◆ **TO DO**:
Copy out the text of the entire listing below exactly as it appears, line by line, and leave the pictures out of your answer.
========================================
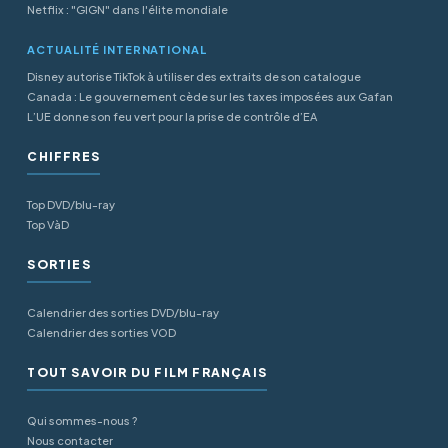
Netflix : "GIGN" dans l'élite mondiale
ACTUALITÉ INTERNATIONAL
Disney autorise TikTok à utiliser des extraits de son catalogue
Canada : Le gouvernement cède sur les taxes imposées aux Gafan
L’UE donne son feu vert pour la prise de contrôle d’EA
CHIFFRES
Top DVD/blu-ray
Top VàD
SORTIES
Calendrier des sorties DVD/blu-ray
Calendrier des sorties VOD
TOUT SAVOIR DU FILM FRANÇAIS
Qui sommes-nous ?
Nous contacter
========================================
◆ **TASK ANSWER**:
Netflix : "GIGN" dans l'élite mondiale
ACTUALITÉ INTERNATIONAL
Disney autorise TikTok à utiliser des extraits de son catalogue
Canada : Le gouvernement cède sur les taxes imposées aux Gafan
L’UE donne son feu vert pour la prise de contrôle d’EA
CHIFFRES
Top DVD/blu-ray
Top VàD
SORTIES
Calendrier des sorties DVD/blu-ray
Calendrier des sorties VOD
TOUT SAVOIR DU FILM FRANÇAIS
Qui sommes-nous ?
Nous contacter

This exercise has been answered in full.